• [TASK GOAL]:
Output exactly the lines from the first line of the records below through the line containing "hatte keine Vertrauensperson", both included, leaving out any pictures.

• [MATERIAL SHOWN]:

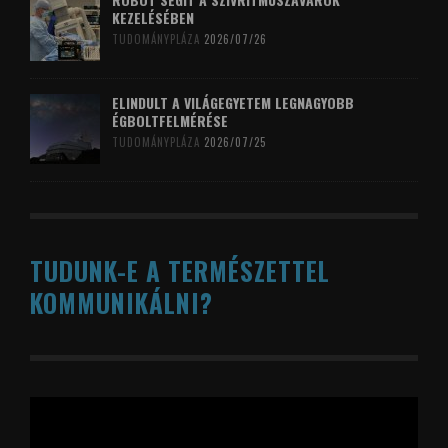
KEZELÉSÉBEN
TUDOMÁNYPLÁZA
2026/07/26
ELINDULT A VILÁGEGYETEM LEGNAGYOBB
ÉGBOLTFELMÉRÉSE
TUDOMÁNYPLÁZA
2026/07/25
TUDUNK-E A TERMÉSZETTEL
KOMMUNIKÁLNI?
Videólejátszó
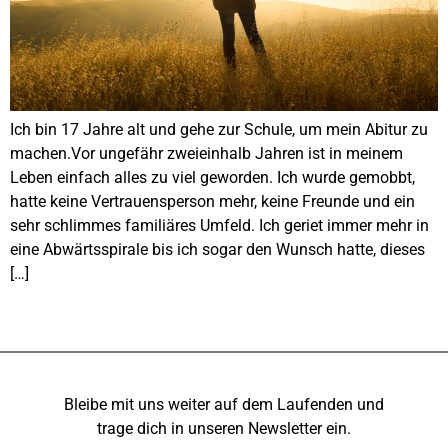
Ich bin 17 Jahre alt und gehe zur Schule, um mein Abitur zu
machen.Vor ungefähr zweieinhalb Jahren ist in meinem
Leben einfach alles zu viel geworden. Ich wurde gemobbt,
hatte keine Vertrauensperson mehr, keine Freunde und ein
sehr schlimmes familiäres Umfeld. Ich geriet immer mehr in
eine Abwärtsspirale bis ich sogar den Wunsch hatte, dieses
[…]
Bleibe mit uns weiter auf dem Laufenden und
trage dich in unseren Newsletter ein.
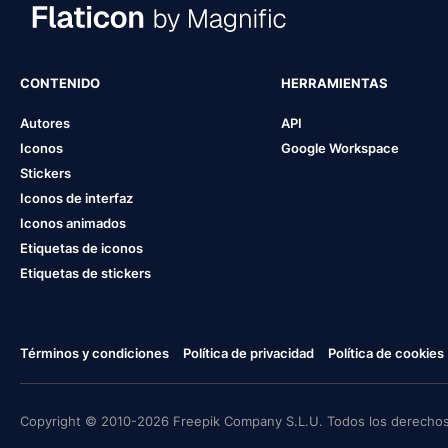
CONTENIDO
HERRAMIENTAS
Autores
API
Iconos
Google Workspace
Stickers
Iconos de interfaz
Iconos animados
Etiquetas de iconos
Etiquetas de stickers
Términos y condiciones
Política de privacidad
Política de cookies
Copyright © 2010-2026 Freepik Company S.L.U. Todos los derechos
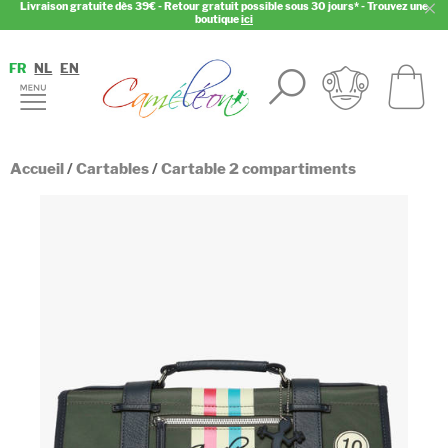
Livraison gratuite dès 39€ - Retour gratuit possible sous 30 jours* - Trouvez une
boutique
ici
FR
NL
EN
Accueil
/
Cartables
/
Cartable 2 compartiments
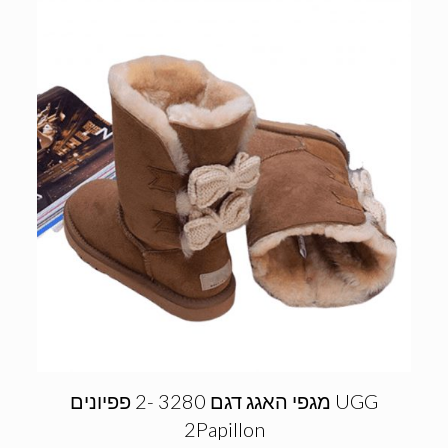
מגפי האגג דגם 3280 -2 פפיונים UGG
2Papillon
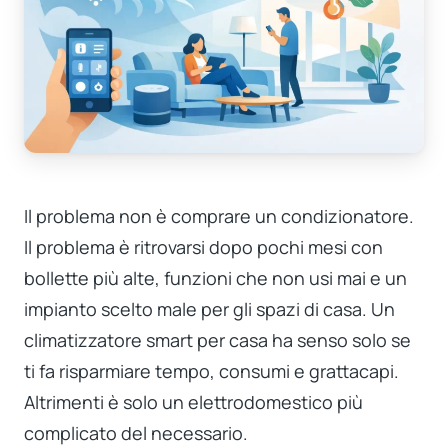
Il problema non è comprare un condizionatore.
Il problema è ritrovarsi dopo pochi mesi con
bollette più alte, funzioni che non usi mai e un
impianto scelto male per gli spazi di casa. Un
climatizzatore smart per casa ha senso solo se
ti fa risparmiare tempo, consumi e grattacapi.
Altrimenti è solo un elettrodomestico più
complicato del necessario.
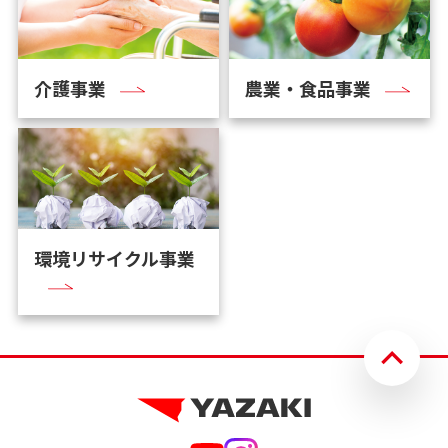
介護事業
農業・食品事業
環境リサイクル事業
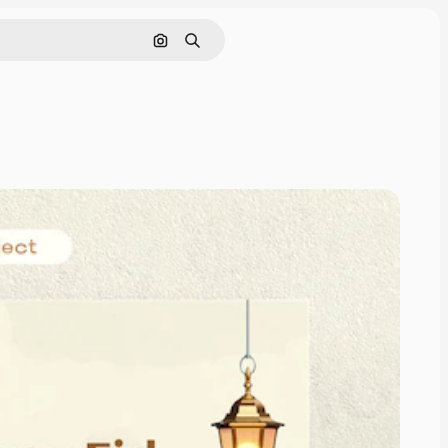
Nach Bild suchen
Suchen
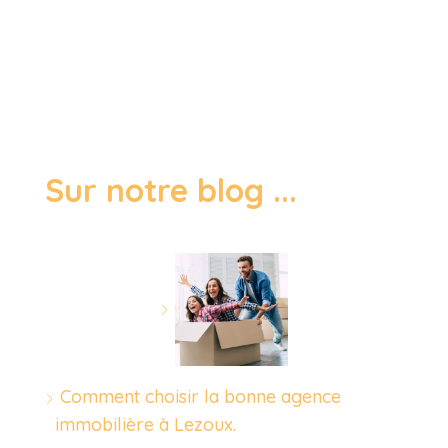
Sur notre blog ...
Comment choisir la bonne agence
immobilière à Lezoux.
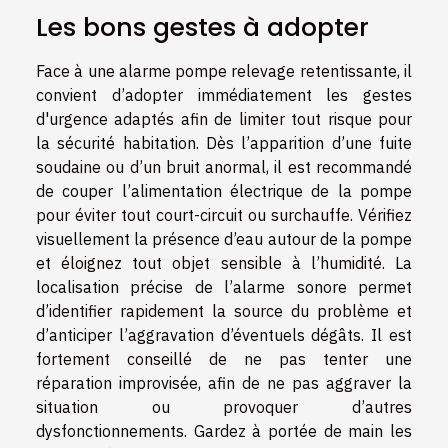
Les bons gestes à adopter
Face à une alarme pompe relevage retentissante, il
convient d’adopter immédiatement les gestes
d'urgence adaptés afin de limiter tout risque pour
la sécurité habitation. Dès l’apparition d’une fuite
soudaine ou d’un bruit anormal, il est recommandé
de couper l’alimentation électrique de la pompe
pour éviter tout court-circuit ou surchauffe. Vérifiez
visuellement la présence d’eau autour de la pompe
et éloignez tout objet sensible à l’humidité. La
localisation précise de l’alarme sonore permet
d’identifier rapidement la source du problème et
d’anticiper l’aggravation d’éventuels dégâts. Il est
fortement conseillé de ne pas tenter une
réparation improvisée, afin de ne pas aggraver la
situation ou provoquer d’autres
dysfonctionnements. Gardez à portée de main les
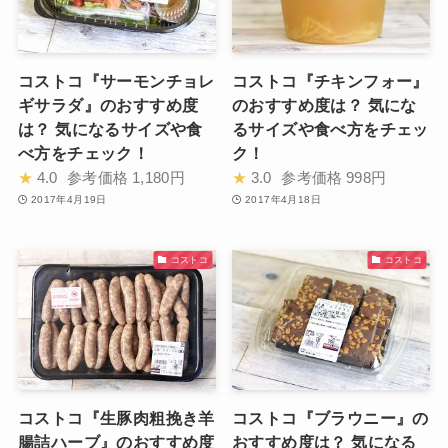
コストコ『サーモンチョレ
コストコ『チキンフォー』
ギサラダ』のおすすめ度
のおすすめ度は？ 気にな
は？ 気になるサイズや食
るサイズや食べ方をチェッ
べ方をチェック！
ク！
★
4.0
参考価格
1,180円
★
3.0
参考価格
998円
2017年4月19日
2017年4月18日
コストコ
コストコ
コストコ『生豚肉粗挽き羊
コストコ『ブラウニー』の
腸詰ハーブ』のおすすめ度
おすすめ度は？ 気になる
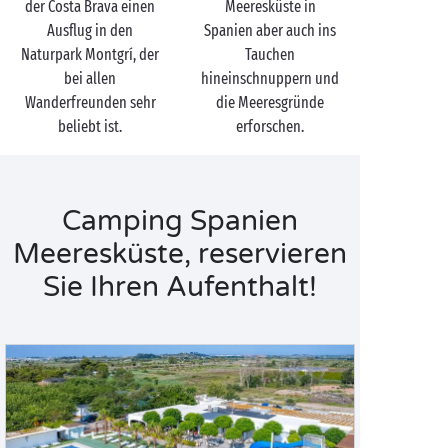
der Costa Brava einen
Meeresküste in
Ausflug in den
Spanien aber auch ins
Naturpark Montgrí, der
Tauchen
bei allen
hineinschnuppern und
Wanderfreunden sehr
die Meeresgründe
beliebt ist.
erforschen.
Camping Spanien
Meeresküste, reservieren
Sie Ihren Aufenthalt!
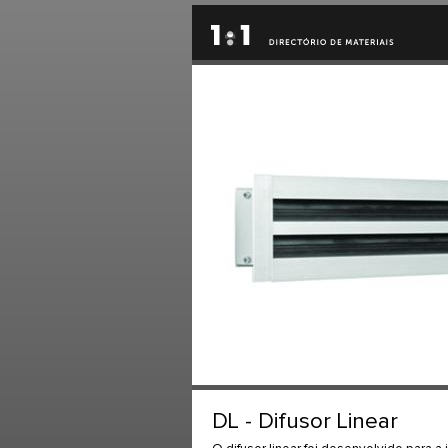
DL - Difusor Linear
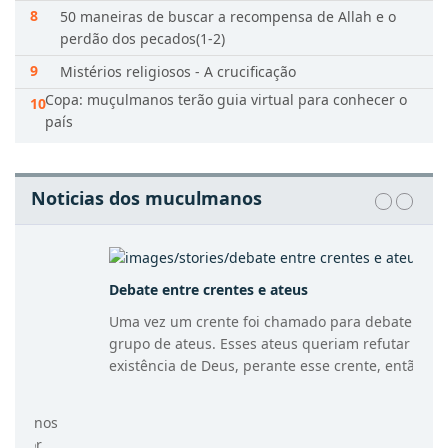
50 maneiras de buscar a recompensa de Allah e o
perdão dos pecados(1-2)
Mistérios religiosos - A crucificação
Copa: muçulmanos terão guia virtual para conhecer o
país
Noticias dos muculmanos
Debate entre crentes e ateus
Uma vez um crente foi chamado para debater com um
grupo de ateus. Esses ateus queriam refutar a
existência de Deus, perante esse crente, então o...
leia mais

• [FINISHED EXERCISE]:
KEZELÉSÉBEN
TUDOMÁNYPLÁZA
2026/07/26
ELINDULT A VILÁGEGYETEM LEGNAGYOBB
ÉGBOLTFELMÉRÉSE
TUDOMÁNYPLÁZA
2026/07/25
TUDUNK-E A TERMÉSZETTEL
KOMMUNIKÁLNI?
Videólejátszó
Ich bin 17 Jahre alt und gehe zur Schule, um mein Abitur zu
machen.Vor ungefähr zweieinhalb Jahren ist in meinem
Leben einfach alles zu viel geworden. Ich wurde gemobbt,
hatte keine Vertrauensperson mehr, keine Freunde und ein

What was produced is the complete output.